§ **What the task asks**: From the material below, tally every line containing "bisa"; reply with the total only.

§ **Material provided**:
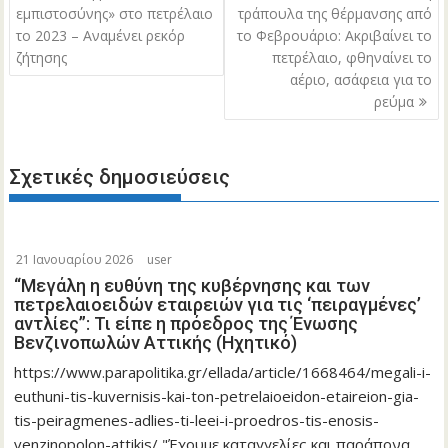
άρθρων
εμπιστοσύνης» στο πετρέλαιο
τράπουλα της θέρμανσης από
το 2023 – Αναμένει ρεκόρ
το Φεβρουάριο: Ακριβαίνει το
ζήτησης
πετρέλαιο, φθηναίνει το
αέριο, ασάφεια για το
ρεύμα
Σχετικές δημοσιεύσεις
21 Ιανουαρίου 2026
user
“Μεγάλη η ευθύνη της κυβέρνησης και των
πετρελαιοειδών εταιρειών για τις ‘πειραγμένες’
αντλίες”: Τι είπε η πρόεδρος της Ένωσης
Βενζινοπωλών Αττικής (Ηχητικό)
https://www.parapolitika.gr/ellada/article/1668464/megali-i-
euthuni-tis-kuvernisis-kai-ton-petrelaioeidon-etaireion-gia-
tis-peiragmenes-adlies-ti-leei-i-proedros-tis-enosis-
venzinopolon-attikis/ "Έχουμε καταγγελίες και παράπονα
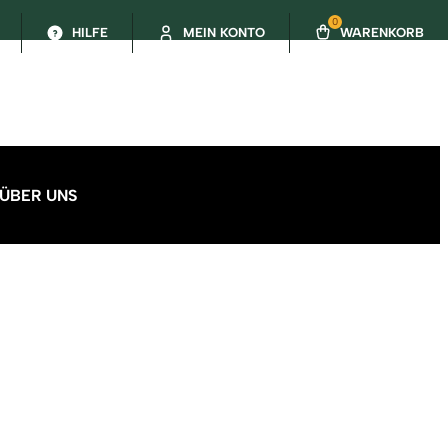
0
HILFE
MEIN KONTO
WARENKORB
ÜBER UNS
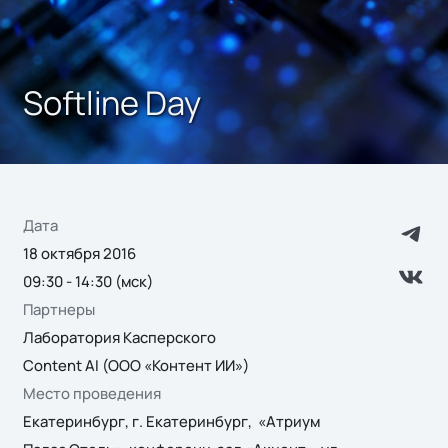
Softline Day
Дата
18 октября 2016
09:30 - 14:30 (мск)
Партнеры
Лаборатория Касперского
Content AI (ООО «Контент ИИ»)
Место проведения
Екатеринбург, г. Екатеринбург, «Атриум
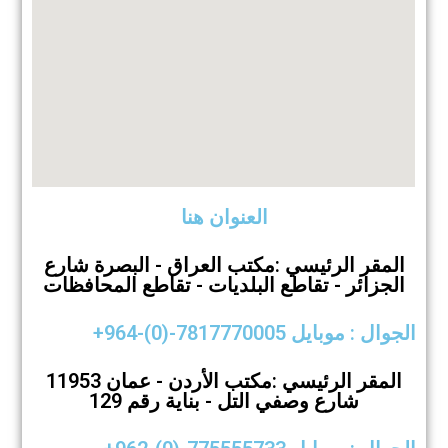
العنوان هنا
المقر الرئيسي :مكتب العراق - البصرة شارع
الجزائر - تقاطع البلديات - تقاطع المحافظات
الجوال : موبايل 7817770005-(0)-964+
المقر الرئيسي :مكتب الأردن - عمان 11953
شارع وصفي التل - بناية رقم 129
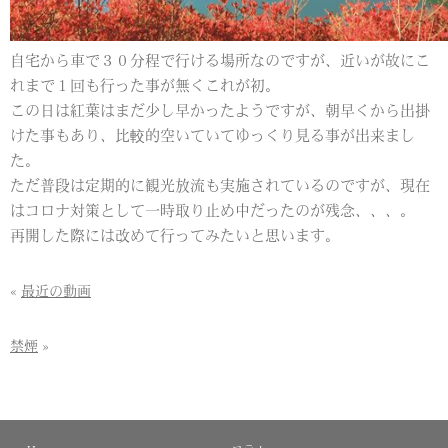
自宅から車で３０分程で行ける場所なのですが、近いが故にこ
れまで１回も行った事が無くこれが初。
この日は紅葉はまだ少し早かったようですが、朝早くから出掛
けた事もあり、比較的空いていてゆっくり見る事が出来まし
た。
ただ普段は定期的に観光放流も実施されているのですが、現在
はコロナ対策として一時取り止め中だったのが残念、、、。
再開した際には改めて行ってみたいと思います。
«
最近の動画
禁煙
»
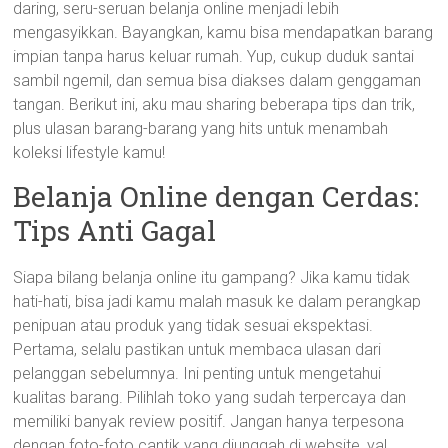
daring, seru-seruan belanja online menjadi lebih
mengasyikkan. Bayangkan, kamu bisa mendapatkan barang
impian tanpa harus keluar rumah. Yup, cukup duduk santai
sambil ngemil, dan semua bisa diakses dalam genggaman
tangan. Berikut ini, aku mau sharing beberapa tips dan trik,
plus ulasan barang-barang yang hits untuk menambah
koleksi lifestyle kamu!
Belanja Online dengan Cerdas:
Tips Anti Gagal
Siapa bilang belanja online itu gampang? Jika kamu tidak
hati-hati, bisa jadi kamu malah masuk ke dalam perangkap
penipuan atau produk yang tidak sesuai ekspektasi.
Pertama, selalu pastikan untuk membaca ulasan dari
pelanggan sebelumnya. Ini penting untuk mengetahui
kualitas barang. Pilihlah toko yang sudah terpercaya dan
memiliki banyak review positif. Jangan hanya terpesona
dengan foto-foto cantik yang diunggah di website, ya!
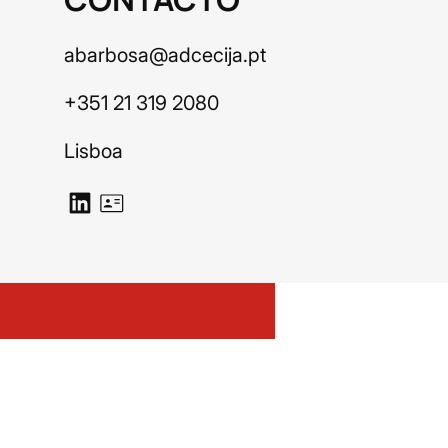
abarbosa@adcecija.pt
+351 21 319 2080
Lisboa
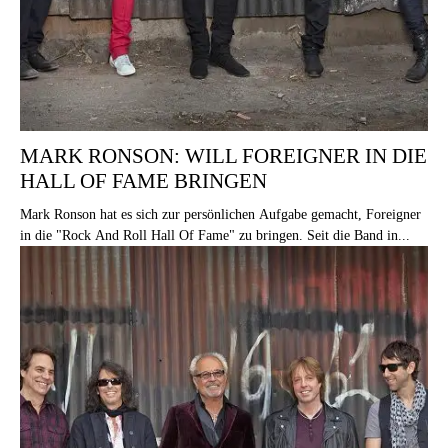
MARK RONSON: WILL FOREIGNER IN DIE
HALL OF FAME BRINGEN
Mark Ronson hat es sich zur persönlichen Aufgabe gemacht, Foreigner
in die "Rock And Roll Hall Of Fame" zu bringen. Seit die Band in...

§ **Solution to this exercise**: 3